Wirtschaftsforum: Kommen wir grundsätzlich zu der Frage der Wachstumschancen im digitalen Zeitalter. Können Sie uns einen kurzen Überblick geben?
Stefan Hentschel: Die Chance besteht darin, neue Zielgruppen anzusprechen, oder Produkte über Vertriebswege zu erreichen, die zuvor nicht im Fokus waren. Dazu zähle ich auch Mobiltelefone. Im Mittleren Osten gibt es eine hohe Penetration an Smartphones – dort ist Geschäftsanbahnung sehr stark über Smartphones üblich. Für einen Unternehmer ist es spannend herauszufinden, ob er diese Zielgruppe erreichen kann, die bislang nicht im Fokus gestanden hat – einfach weil die Werbung gar nicht auf das Smartphone ausgerichtet war.
Wirtschaftsforum: Welche weiteren Vertriebs- und Absatzkanäle gibt es noch?

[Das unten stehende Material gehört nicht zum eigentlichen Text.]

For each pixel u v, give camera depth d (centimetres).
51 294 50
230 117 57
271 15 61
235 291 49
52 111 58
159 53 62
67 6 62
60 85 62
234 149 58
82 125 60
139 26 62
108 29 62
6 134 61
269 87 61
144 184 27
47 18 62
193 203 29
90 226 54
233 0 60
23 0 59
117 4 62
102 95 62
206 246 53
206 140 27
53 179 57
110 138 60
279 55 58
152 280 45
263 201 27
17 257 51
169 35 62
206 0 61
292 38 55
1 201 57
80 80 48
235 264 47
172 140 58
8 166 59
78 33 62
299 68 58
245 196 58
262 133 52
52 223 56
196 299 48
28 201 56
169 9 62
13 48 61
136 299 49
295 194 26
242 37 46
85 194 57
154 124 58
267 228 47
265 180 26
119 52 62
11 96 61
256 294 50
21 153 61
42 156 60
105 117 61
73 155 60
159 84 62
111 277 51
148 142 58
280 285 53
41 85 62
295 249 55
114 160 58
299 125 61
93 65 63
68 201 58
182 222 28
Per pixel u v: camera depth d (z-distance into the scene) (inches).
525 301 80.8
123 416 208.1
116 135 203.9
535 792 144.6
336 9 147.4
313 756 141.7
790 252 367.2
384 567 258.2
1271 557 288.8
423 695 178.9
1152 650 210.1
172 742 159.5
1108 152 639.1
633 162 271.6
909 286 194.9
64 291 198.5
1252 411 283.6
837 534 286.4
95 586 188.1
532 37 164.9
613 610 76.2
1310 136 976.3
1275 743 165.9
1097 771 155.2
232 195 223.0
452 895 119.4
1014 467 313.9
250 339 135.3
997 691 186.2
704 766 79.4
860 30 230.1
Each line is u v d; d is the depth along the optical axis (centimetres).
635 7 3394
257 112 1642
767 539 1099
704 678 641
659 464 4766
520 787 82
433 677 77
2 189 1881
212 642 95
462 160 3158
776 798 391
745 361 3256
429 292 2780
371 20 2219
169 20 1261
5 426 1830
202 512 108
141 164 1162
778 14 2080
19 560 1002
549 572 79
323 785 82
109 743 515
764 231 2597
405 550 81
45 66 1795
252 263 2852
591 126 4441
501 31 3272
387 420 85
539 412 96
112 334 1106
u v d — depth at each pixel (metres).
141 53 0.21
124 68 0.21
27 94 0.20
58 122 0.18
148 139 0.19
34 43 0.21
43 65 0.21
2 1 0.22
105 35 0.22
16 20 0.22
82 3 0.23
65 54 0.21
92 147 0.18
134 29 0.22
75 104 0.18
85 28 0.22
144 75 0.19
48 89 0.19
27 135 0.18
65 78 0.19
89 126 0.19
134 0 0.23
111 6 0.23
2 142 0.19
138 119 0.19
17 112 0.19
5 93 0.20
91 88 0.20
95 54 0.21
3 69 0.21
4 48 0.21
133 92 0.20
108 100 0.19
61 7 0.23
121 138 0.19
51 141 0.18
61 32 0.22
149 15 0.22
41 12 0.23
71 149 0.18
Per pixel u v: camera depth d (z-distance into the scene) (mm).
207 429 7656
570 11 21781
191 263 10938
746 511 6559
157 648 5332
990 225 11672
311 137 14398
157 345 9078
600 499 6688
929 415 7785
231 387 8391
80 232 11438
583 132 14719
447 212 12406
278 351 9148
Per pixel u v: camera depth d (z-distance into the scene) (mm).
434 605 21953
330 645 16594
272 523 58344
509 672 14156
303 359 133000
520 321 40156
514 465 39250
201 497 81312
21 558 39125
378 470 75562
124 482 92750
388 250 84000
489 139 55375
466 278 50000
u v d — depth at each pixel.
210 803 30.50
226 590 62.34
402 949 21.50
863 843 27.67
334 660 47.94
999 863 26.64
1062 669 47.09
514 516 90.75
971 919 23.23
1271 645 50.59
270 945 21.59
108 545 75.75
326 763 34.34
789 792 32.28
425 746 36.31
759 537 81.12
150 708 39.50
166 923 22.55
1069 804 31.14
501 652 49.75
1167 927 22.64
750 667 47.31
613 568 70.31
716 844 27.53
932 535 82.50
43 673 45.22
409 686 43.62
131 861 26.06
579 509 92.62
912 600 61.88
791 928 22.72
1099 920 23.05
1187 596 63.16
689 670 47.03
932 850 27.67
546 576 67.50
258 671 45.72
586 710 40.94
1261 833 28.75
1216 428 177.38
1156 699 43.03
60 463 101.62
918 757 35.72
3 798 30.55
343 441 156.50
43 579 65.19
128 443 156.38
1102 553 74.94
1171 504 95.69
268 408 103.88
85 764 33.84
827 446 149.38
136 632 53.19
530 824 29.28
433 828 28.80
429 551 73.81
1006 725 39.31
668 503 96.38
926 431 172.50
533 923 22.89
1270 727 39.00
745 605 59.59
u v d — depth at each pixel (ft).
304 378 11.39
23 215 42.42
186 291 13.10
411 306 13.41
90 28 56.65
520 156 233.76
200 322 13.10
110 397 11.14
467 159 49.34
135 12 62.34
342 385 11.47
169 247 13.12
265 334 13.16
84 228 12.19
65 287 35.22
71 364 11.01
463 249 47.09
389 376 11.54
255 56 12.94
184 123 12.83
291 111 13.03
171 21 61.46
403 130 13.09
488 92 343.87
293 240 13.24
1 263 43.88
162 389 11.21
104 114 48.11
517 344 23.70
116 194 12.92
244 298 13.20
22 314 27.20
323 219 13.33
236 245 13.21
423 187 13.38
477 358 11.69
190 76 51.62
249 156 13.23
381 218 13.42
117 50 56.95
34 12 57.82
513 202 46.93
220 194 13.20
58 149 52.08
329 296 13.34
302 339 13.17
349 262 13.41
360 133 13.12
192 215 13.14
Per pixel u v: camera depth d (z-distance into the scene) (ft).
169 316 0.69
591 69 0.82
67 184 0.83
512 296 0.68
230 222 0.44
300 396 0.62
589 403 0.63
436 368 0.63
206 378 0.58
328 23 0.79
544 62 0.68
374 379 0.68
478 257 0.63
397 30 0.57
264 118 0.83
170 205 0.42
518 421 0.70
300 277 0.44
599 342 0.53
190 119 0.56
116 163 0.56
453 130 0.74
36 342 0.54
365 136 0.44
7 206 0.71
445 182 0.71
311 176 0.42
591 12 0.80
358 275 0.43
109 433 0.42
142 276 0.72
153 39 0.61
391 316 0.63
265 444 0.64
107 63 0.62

Stefan Hentschel: Es gibt die Möglichkeit, über klassisches Display Advertising Kunden zu erreichen. Videos sind eine weiterer Weg. Wir sehen, dass im Bereich Business-to-Business, wenn es um erklärungsbedürftige Produkte geht, das Medium Video eingesetzt wird. Denn viele Unternehmen wollen sich über ein komplexes Produkt lieber über ein Bewegtbild informieren, anstatt eine lange Gebrauchsanweisung durchzulesen. Das sind alles Tendenzen, die wir zurzeit am Markt sehen.
Wirtschaftsforum: Wie ändert denn die Kundenbeziehung zwischen den Betrieben? Denn es ist ein Unterschied, ob ein Reisebüro für seinen Kunden persönlich Reisen zusammenstellt oder ob es seine Kunden im Internet in standardisierte Prozesse presst.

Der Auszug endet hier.